──────── DATA SHOWN ────────

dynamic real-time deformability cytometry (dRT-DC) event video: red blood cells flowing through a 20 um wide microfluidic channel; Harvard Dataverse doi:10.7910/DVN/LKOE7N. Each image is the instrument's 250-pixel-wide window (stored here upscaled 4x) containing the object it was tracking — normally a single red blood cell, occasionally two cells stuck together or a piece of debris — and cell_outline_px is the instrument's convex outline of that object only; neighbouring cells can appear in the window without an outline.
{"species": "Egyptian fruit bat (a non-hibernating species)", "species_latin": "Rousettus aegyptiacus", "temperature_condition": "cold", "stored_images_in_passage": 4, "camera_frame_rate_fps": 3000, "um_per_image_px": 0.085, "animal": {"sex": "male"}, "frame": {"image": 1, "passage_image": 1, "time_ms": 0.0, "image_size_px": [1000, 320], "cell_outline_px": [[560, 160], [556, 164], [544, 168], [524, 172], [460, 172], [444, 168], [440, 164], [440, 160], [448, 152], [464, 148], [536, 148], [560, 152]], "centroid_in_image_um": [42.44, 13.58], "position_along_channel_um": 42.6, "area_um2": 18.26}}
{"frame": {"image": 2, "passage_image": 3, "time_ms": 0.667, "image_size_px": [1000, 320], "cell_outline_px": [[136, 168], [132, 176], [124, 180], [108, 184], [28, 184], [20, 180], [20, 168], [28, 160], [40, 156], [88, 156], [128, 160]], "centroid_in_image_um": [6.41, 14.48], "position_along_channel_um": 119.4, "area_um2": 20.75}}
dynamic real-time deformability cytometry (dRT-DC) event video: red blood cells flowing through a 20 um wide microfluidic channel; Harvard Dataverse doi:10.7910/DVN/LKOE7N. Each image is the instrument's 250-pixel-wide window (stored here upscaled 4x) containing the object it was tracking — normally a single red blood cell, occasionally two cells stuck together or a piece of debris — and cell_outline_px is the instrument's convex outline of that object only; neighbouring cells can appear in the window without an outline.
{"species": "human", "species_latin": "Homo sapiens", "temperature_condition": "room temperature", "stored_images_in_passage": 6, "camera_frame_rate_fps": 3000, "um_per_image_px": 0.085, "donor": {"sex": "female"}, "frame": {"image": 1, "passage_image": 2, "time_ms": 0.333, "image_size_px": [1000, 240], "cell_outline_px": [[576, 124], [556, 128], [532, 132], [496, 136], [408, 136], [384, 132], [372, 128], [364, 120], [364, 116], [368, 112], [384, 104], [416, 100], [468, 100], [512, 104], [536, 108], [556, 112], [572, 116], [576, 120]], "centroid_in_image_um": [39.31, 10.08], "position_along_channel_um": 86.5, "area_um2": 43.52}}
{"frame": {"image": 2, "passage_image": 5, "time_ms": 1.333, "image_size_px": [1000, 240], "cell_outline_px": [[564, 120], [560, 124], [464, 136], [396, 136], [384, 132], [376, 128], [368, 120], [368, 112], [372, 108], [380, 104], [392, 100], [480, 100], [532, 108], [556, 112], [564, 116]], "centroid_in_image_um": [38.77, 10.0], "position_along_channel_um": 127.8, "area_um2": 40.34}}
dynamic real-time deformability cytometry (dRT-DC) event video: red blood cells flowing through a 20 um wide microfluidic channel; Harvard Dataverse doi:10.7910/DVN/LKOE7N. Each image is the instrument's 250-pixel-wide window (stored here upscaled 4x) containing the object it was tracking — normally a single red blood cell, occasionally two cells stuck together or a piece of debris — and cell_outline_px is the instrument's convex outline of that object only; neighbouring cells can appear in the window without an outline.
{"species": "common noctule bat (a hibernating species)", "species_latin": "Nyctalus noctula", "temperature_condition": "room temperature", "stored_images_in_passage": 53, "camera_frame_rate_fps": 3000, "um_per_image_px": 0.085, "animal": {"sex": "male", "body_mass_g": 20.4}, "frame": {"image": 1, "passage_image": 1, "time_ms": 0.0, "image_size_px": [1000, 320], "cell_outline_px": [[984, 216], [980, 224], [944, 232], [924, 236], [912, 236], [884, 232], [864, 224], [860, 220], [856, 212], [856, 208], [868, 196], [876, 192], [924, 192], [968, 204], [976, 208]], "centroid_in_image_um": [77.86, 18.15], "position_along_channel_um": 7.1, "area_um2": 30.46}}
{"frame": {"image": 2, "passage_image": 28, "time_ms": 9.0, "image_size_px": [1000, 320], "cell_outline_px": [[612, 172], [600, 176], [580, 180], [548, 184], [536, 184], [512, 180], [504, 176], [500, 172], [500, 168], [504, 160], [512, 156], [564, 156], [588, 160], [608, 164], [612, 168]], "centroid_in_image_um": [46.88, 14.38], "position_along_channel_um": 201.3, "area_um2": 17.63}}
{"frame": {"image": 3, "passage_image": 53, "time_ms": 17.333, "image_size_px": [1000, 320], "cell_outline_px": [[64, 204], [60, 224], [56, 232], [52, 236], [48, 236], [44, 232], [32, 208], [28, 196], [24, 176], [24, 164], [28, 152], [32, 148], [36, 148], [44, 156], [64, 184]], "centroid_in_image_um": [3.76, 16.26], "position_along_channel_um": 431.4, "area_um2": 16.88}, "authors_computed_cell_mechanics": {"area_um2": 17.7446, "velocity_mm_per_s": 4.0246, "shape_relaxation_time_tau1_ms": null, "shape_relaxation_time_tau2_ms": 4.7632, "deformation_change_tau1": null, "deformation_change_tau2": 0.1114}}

────────

▶ [WRITTEN TASK]: Write out the whole listing exactly.

▶ [ANSWER TO THE PROBLEM]:
dynamic real-time deformability cytometry (dRT-DC) event video: red blood cells flowing through a 20 um wide microfluidic channel; Harvard Dataverse doi:10.7910/DVN/LKOE7N. Each image is the instrument's 250-pixel-wide window (stored here upscaled 4x) containing the object it was tracking — normally a single red blood cell, occasionally two cells stuck together or a piece of debris — and cell_outline_px is the instrument's convex outline of that object only; neighbouring cells can appear in the window without an outline.
{"species": "Egyptian fruit bat (a non-hibernating species)", "species_latin": "Rousettus aegyptiacus", "temperature_condition": "cold", "stored_images_in_passage": 4, "camera_frame_rate_fps": 3000, "um_per_image_px": 0.085, "animal": {"sex": "male"}, "frame": {"image": 1, "passage_image": 1, "time_ms": 0.0, "image_size_px": [1000, 320], "cell_outline_px": [[560, 160], [556, 164], [544, 168], [524, 172], [460, 172], [444, 168], [440, 164], [440, 160], [448, 152], [464, 148], [536, 148], [560, 152]], "centroid_in_image_um": [42.44, 13.58], "position_along_channel_um": 42.6, "area_um2": 18.26}}
{"frame": {"image": 2, "passage_image": 3, "time_ms": 0.667, "image_size_px": [1000, 320], "cell_outline_px": [[136, 168], [132, 176], [124, 180], [108, 184], [28, 184], [20, 180], [20, 168], [28, 160], [40, 156], [88, 156], [128, 160]], "centroid_in_image_um": [6.41, 14.48], "position_along_channel_um": 119.4, "area_um2": 20.75}}
dynamic real-time deformability cytometry (dRT-DC) event video: red blood cells flowing through a 20 um wide microfluidic channel; Harvard Dataverse doi:10.7910/DVN/LKOE7N. Each image is the instrument's 250-pixel-wide window (stored here upscaled 4x) containing the object it was tracking — normally a single red blood cell, occasionally two cells stuck together or a piece of debris — and cell_outline_px is the instrument's convex outline of that object only; neighbouring cells can appear in the window without an outline.
{"species": "human", "species_latin": "Homo sapiens", "temperature_condition": "room temperature", "stored_images_in_passage": 6, "camera_frame_rate_fps": 3000, "um_per_image_px": 0.085, "donor": {"sex": "female"}, "frame": {"image": 1, "passage_image": 2, "time_ms": 0.333, "image_size_px": [1000, 240], "cell_outline_px": [[576, 124], [556, 128], [532, 132], [496, 136], [408, 136], [384, 132], [372, 128], [364, 120], [364, 116], [368, 112], [384, 104], [416, 100], [468, 100], [512, 104], [536, 108], [556, 112], [572, 116], [576, 120]], "centroid_in_image_um": [39.31, 10.08], "position_along_channel_um": 86.5, "area_um2": 43.52}}
{"frame": {"image": 2, "passage_image": 5, "time_ms": 1.333, "image_size_px": [1000, 240], "cell_outline_px": [[564, 120], [560, 124], [464, 136], [396, 136], [384, 132], [376, 128], [368, 120], [368, 112], [372, 108], [380, 104], [392, 100], [480, 100], [532, 108], [556, 112], [564, 116]], "centroid_in_image_um": [38.77, 10.0], "position_along_channel_um": 127.8, "area_um2": 40.34}}
dynamic real-time deformability cytometry (dRT-DC) event video: red blood cells flowing through a 20 um wide microfluidic channel; Harvard Dataverse doi:10.7910/DVN/LKOE7N. Each image is the instrument's 250-pixel-wide window (stored here upscaled 4x) containing the object it was tracking — normally a single red blood cell, occasionally two cells stuck together or a piece of debris — and cell_outline_px is the instrument's convex outline of that object only; neighbouring cells can appear in the window without an outline.
{"species": "common noctule bat (a hibernating species)", "species_latin": "Nyctalus noctula", "temperature_condition": "room temperature", "stored_images_in_passage": 53, "camera_frame_rate_fps": 3000, "um_per_image_px": 0.085, "animal": {"sex": "male", "body_mass_g": 20.4}, "frame": {"image": 1, "passage_image": 1, "time_ms": 0.0, "image_size_px": [1000, 320], "cell_outline_px": [[984, 216], [980, 224], [944, 232], [924, 236], [912, 236], [884, 232], [864, 224], [860, 220], [856, 212], [856, 208], [868, 196], [876, 192], [924, 192], [968, 204], [976, 208]], "centroid_in_image_um": [77.86, 18.15], "position_along_channel_um": 7.1, "area_um2": 30.46}}
{"frame": {"image": 2, "passage_image": 28, "time_ms": 9.0, "image_size_px": [1000, 320], "cell_outline_px": [[612, 172], [600, 176], [580, 180], [548, 184], [536, 184], [512, 180], [504, 176], [500, 172], [500, 168], [504, 160], [512, 156], [564, 156], [588, 160], [608, 164], [612, 168]], "centroid_in_image_um": [46.88, 14.38], "position_along_channel_um": 201.3, "area_um2": 17.63}}
{"frame": {"image": 3, "passage_image": 53, "time_ms": 17.333, "image_size_px": [1000, 320], "cell_outline_px": [[64, 204], [60, 224], [56, 232], [52, 236], [48, 236], [44, 232], [32, 208], [28, 196], [24, 176], [24, 164], [28, 152], [32, 148], [36, 148], [44, 156], [64, 184]], "centroid_in_image_um": [3.76, 16.26], "position_along_channel_um": 431.4, "area_um2": 16.88}, "authors_computed_cell_mechanics": {"area_um2": 17.7446, "velocity_mm_per_s": 4.0246, "shape_relaxation_time_tau1_ms": null, "shape_relaxation_time_tau2_ms": 4.7632, "deformation_change_tau1": null, "deformation_change_tau2": 0.1114}}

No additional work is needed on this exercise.